Please return every text line in the records below as a JSON list of strings, one string per line, with blank lines and the pictures left out.

══════════════════════════════

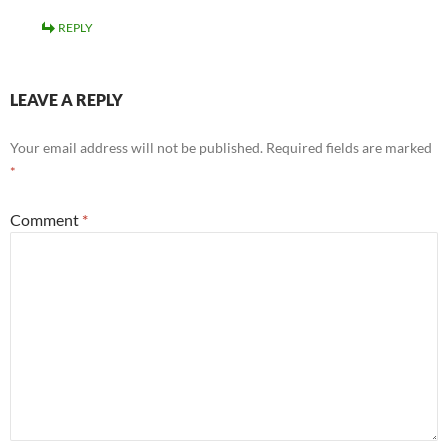
REPLY
LEAVE A REPLY
Your email address will not be published.
Required fields are marked
*
Comment
*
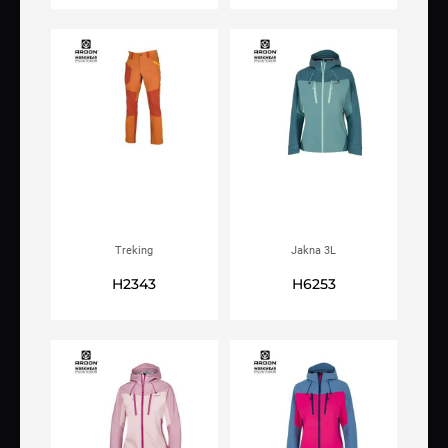
Treking
Jakna 3L
hlačeARDON®ULTRITE® GO!
ARDON®ULTRITE®GO!
H2343
H6253
narančaste
ženska, smaragdna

══════════════════════════════

Task solution:
[
  "REPLY",
  "LEAVE A REPLY",
  "Your email address will not be published.",
  "Required fields are marked",
  "*",
  "Comment",
  "*",
  "Treking",
  "Jakna 3L",
  "hlačeARDON®ULTRITE® GO!",
  "ARDON®ULTRITE®GO!",
  "H2343",
  "H6253",
  "narančaste",
  "ženska, smaragdna"
]